### PROBLEM DETAILS
According to the passage on immunotherapy side effects, what can temporize cytokine release syndrome related to PD-1 blockade or T cell therapy?

*** PASSAGE ***

While reduction of long-term side effects compared to traditional chemotherapy remains a potential benefit of immunotherapy, checkpoint inhibition remains antigen agnostic. This presents risk of irAEs that can manifest as mild-to-severe skin pathologies, endocrinopathies, hepatotoxicity, colitis, pneumonitis, carditis, renal dysfunction, and hypophysitis. Management varies depending on the specific toxicity but can include adjustment of timing and frequency of the immunotherapeutic [31]. Steroids or other immunosuppressants are used when high-grade toxicities are seen, but these may compromise the effectiveness of immunotherapy [32]. Targeted IL-6 blockade can temporize cytokine release syndrome related to PD-1 blockade or T cell therapy, particularly in settings of steroid refractory irAEs [33]. Ultimately, a deeper understanding of mechanisms driving toxicity and cancer-antigen immunotolerance will influence the development of next-generation immunotherapies that balance auto-reactivity and anti-tumor immunity.

*** End of PASSAGE ***
*** INFORMATION SHOWN ***

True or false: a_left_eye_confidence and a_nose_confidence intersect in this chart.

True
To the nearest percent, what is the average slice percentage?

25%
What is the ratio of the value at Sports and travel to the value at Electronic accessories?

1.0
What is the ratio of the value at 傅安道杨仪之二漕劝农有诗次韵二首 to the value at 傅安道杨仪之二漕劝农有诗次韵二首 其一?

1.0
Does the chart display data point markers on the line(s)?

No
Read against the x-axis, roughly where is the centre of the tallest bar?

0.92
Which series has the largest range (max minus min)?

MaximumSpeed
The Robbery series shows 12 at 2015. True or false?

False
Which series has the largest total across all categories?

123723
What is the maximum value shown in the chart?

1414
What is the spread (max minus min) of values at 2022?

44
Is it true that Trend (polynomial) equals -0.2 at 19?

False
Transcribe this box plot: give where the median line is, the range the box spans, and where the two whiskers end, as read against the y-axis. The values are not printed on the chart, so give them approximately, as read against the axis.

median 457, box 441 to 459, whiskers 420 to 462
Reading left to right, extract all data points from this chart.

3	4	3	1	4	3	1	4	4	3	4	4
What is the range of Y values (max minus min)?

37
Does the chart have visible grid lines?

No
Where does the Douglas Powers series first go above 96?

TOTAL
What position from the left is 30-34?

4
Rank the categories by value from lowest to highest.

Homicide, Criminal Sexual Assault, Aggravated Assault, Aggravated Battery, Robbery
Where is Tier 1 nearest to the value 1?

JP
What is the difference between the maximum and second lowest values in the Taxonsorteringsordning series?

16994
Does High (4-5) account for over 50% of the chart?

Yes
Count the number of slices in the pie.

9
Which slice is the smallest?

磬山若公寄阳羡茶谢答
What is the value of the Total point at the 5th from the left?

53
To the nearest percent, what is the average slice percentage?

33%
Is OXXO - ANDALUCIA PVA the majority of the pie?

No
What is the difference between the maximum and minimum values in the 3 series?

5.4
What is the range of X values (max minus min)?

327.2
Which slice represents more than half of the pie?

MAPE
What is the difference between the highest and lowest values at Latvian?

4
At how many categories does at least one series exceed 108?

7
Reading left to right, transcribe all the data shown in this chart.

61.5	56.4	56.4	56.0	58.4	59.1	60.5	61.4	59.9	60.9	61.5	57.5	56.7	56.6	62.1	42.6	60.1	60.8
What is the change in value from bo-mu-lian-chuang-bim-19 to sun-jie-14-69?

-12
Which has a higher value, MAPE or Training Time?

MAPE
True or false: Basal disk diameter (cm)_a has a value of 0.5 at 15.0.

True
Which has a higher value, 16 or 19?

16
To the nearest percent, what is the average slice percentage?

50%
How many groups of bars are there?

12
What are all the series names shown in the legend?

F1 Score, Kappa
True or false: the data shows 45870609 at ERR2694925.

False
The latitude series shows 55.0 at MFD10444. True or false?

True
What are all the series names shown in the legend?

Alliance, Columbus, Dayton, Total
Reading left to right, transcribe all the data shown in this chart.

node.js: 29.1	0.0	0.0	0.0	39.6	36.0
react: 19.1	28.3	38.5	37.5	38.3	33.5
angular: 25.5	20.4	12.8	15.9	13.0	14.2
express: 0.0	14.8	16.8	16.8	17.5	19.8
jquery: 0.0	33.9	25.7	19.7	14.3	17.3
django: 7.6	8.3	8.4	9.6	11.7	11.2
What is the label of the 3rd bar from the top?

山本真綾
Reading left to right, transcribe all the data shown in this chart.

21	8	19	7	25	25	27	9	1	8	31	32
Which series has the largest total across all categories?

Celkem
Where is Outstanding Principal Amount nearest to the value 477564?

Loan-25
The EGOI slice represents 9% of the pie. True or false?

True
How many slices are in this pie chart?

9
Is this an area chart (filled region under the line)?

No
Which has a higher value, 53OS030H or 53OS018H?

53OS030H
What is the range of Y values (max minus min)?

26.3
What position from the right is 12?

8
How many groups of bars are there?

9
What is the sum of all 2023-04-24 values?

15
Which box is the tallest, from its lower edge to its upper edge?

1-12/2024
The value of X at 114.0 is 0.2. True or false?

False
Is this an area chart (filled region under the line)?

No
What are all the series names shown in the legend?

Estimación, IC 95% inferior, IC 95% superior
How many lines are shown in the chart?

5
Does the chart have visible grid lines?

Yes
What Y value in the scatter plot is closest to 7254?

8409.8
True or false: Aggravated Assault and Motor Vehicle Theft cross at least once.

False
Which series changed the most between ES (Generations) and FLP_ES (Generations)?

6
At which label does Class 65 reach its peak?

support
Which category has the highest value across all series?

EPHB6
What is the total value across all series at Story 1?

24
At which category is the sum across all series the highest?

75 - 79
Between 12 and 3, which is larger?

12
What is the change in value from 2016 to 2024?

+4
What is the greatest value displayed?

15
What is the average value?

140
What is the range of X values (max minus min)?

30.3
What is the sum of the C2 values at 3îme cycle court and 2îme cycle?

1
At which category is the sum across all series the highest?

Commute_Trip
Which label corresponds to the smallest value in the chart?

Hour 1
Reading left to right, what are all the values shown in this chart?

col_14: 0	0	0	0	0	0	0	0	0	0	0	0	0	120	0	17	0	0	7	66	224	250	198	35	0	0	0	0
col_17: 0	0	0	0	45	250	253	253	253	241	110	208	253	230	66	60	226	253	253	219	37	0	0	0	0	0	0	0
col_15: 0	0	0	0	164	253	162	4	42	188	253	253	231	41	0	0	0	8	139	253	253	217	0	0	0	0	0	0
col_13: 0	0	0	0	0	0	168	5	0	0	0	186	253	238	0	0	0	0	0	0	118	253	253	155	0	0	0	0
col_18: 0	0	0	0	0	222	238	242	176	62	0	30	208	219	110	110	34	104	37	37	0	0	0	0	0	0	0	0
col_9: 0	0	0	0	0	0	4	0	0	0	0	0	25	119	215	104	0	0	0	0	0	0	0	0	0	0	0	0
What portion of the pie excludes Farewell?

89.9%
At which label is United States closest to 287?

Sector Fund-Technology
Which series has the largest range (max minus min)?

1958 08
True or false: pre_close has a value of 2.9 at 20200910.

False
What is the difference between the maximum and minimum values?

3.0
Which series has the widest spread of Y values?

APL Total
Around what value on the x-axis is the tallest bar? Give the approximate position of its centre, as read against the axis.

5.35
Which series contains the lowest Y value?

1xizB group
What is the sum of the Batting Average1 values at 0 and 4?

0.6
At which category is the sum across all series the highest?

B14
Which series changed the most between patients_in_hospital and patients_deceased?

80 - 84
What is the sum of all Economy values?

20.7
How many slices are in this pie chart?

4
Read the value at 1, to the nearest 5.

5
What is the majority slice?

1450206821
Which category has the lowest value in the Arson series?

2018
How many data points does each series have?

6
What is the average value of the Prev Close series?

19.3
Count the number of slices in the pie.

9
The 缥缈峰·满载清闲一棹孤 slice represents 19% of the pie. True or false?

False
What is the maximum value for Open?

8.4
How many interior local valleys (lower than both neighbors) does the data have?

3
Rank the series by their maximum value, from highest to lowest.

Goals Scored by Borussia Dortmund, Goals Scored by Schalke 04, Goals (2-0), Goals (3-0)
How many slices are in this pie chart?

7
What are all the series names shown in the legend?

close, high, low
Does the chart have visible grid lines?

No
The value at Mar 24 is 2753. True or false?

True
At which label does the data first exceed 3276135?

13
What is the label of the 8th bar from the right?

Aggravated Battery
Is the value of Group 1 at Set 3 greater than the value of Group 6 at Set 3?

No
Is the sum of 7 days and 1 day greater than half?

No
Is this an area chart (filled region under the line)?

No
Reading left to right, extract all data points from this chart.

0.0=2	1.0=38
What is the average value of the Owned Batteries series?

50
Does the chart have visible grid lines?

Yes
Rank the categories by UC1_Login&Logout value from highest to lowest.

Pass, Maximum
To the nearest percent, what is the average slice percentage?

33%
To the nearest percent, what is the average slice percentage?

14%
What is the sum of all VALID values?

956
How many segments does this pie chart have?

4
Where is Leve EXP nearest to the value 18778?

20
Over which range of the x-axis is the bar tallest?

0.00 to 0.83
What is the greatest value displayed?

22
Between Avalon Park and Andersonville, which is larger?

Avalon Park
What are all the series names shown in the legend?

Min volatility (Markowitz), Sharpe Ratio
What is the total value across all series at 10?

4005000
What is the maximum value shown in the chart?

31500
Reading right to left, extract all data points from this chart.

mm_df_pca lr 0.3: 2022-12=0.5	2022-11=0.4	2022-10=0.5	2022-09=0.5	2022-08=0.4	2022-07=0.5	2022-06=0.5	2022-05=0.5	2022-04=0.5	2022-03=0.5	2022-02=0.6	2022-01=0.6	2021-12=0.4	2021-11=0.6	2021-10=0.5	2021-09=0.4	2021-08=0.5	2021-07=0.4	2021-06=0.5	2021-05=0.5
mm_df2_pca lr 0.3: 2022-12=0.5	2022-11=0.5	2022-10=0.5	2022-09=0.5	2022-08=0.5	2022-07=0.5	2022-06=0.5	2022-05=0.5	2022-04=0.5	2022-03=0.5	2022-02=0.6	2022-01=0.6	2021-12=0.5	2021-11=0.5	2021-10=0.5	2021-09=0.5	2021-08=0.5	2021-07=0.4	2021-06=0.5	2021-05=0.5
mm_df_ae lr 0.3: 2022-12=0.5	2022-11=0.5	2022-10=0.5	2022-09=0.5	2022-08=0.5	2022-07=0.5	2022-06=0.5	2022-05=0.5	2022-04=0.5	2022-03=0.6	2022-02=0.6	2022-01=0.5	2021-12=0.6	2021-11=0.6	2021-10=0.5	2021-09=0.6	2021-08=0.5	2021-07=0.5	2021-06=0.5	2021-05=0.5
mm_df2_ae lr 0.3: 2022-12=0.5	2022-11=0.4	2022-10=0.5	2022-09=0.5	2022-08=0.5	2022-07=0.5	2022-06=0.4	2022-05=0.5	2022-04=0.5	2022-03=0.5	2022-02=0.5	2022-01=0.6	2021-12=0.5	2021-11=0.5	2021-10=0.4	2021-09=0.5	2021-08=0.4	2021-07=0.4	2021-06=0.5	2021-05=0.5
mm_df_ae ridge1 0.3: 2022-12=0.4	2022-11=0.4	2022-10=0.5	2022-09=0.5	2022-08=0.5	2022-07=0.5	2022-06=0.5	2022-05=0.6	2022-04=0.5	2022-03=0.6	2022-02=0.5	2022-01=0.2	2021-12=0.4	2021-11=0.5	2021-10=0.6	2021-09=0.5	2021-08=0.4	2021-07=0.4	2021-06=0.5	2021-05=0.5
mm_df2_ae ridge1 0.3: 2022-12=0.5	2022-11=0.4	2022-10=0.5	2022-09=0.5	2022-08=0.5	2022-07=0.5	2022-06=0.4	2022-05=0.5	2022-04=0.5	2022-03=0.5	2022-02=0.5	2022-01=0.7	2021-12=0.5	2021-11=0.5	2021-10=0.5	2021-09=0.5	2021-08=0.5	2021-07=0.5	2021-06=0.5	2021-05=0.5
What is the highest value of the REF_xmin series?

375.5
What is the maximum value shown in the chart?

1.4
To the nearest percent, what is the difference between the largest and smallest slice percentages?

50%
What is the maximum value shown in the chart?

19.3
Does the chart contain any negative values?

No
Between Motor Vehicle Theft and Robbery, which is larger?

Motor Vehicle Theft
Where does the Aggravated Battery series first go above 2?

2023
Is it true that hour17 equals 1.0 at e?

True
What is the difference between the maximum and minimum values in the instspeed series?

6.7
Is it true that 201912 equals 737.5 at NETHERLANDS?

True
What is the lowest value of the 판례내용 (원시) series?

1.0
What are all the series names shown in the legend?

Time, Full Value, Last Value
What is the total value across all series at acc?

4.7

*** End of INFORMATION SHOWN ***

### ANSWER TO THIS PROBLEM
Targeted IL-6 blockade.